## PROBLEM TO WORK ON
Copy each line of the records that holds the string "visualized".
◆ ◆ ◆ ◆
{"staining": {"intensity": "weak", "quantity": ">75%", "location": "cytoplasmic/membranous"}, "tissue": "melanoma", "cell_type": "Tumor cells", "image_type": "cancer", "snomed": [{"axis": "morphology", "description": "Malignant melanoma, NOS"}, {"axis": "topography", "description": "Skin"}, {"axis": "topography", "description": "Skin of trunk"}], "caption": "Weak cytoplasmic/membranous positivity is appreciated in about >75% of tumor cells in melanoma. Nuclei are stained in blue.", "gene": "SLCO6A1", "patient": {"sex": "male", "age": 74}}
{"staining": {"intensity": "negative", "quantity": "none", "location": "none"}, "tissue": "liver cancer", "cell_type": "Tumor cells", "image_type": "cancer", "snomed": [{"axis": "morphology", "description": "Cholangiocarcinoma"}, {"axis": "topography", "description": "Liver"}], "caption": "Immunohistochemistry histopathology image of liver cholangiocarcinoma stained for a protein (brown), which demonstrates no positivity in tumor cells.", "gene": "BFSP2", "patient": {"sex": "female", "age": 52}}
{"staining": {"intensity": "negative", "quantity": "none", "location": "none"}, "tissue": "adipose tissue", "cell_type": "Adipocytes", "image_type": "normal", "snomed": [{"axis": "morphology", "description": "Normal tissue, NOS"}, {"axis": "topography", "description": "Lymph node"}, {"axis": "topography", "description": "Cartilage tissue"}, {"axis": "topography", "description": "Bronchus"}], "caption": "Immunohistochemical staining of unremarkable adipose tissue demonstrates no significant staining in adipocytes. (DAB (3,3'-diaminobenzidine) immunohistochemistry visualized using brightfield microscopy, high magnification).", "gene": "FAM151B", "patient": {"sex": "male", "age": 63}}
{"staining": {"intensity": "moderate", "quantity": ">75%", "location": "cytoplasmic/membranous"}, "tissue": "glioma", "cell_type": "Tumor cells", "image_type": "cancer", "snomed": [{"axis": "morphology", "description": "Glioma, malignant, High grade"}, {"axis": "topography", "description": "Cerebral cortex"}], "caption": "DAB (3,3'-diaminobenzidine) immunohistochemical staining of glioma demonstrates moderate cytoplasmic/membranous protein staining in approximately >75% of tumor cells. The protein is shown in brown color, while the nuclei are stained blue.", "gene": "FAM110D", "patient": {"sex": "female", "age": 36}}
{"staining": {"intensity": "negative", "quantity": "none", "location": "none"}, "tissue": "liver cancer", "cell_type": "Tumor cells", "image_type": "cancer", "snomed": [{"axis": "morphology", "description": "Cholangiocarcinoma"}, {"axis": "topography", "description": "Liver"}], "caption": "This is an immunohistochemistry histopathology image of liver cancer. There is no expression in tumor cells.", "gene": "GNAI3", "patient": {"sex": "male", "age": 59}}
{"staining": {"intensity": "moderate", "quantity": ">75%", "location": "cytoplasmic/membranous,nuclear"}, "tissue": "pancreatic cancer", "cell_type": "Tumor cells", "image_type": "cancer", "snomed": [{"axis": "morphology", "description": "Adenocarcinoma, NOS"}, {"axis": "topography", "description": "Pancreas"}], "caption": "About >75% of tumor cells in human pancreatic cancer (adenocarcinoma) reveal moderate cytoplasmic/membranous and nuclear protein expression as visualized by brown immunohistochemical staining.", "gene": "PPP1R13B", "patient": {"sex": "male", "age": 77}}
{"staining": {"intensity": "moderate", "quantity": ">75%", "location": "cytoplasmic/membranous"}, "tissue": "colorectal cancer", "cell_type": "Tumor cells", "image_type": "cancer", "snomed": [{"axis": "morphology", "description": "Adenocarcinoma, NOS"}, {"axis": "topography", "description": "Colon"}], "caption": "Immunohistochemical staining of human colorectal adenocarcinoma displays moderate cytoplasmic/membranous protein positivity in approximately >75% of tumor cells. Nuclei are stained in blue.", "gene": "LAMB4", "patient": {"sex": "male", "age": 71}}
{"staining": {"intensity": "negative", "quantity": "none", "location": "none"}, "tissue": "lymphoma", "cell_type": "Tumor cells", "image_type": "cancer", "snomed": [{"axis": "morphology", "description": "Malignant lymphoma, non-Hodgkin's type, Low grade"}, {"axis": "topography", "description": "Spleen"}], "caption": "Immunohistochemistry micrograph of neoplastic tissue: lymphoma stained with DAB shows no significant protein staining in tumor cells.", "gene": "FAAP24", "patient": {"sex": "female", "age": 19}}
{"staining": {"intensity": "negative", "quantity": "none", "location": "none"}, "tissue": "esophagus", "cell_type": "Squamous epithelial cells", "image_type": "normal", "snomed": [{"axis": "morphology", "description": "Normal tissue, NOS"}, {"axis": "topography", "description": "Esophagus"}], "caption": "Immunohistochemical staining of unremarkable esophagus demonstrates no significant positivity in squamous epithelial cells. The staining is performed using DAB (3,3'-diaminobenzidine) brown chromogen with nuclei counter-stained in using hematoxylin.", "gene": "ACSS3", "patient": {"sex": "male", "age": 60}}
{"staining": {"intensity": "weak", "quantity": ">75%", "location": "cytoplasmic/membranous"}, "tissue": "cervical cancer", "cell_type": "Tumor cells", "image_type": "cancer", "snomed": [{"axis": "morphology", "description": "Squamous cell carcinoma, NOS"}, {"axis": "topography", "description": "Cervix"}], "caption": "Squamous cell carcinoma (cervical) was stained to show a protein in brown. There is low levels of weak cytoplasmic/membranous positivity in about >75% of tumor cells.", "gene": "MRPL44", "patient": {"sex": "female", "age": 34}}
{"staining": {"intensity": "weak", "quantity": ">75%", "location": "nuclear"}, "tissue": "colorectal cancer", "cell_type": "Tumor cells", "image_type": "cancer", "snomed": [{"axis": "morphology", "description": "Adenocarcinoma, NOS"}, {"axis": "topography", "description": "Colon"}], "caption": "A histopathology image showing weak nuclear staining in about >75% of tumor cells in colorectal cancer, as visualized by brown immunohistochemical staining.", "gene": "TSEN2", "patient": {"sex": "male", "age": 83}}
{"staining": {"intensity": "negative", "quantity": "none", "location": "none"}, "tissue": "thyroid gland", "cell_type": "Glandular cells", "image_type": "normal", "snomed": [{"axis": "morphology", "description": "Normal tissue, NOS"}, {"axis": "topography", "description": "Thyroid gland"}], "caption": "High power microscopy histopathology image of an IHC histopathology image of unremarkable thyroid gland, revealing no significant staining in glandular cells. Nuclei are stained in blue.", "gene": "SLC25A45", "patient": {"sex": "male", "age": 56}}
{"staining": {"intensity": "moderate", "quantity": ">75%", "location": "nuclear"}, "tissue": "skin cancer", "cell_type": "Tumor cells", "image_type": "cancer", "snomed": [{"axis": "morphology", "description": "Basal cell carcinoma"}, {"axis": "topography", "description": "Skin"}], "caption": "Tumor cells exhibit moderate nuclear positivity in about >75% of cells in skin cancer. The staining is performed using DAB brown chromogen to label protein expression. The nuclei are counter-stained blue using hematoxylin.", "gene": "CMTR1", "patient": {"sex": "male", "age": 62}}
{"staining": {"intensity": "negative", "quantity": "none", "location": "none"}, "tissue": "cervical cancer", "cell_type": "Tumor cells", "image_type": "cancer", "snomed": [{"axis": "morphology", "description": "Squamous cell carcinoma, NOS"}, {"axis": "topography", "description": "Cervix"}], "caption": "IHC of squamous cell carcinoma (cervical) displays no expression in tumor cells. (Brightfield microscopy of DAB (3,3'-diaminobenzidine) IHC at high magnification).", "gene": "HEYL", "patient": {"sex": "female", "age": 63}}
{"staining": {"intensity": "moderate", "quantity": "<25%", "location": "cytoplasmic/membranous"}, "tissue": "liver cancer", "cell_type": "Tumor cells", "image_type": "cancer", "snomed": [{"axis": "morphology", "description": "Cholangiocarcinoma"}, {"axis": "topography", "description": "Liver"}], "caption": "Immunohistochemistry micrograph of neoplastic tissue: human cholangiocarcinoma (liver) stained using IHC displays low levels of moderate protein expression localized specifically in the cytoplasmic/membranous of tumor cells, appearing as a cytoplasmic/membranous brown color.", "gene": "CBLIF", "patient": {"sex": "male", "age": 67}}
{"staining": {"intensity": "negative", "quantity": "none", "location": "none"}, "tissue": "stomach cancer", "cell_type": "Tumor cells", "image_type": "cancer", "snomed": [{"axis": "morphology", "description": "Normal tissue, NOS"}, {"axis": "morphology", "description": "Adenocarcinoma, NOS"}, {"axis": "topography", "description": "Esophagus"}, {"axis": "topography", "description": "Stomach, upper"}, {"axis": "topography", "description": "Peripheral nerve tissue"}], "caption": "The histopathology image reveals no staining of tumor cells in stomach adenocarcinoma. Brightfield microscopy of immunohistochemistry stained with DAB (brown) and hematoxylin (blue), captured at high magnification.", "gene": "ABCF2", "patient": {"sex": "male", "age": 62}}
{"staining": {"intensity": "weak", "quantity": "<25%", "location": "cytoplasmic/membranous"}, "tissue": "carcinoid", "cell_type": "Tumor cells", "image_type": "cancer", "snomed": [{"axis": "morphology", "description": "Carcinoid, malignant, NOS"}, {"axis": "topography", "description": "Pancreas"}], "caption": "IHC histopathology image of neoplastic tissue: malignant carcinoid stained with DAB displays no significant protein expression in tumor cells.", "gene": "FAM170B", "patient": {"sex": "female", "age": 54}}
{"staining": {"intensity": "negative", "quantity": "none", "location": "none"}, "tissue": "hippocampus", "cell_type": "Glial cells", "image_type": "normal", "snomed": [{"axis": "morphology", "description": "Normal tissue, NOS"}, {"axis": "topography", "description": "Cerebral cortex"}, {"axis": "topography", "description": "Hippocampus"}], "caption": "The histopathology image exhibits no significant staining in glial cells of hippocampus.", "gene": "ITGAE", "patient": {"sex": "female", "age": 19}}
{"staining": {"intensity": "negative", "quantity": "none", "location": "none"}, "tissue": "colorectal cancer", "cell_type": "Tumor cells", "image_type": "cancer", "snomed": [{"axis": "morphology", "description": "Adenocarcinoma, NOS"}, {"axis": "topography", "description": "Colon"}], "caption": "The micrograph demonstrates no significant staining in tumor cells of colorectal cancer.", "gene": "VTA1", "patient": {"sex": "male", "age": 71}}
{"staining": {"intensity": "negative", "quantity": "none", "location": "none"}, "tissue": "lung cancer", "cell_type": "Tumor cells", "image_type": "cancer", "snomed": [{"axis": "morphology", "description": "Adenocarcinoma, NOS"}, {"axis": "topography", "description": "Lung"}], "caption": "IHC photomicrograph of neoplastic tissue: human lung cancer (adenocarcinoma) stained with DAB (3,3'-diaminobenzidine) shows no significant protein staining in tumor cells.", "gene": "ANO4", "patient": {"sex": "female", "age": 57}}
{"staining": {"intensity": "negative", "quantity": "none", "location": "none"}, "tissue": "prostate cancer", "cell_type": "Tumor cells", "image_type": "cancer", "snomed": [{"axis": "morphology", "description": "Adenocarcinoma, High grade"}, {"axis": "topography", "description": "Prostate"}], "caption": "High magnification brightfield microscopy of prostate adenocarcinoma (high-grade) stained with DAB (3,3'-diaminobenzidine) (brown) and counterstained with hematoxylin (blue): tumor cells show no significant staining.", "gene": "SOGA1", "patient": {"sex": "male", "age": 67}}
◆ ◆ ◆ ◆
## EXERCISE RESPONSE
{"staining": {"intensity": "negative", "quantity": "none", "location": "none"}, "tissue": "adipose tissue", "cell_type": "Adipocytes", "image_type": "normal", "snomed": [{"axis": "morphology", "description": "Normal tissue, NOS"}, {"axis": "topography", "description": "Lymph node"}, {"axis": "topography", "description": "Cartilage tissue"}, {"axis": "topography", "description": "Bronchus"}], "caption": "Immunohistochemical staining of unremarkable adipose tissue demonstrates no significant staining in adipocytes. (DAB (3,3'-diaminobenzidine) immunohistochemistry visualized using brightfield microscopy, high magnification).", "gene": "FAM151B", "patient": {"sex": "male", "age": 63}}
{"staining": {"intensity": "moderate", "quantity": ">75%", "location": "cytoplasmic/membranous,nuclear"}, "tissue": "pancreatic cancer", "cell_type": "Tumor cells", "image_type": "cancer", "snomed": [{"axis": "morphology", "description": "Adenocarcinoma, NOS"}, {"axis": "topography", "description": "Pancreas"}], "caption": "About >75% of tumor cells in human pancreatic cancer (adenocarcinoma) reveal moderate cytoplasmic/membranous and nuclear protein expression as visualized by brown immunohistochemical staining.", "gene": "PPP1R13B", "patient": {"sex": "male", "age": 77}}
{"staining": {"intensity": "weak", "quantity": ">75%", "location": "nuclear"}, "tissue": "colorectal cancer", "cell_type": "Tumor cells", "image_type": "cancer", "snomed": [{"axis": "morphology", "description": "Adenocarcinoma, NOS"}, {"axis": "topography", "description": "Colon"}], "caption": "A histopathology image showing weak nuclear staining in about >75% of tumor cells in colorectal cancer, as visualized by brown immunohistochemical staining.", "gene": "TSEN2", "patient": {"sex": "male", "age": 83}}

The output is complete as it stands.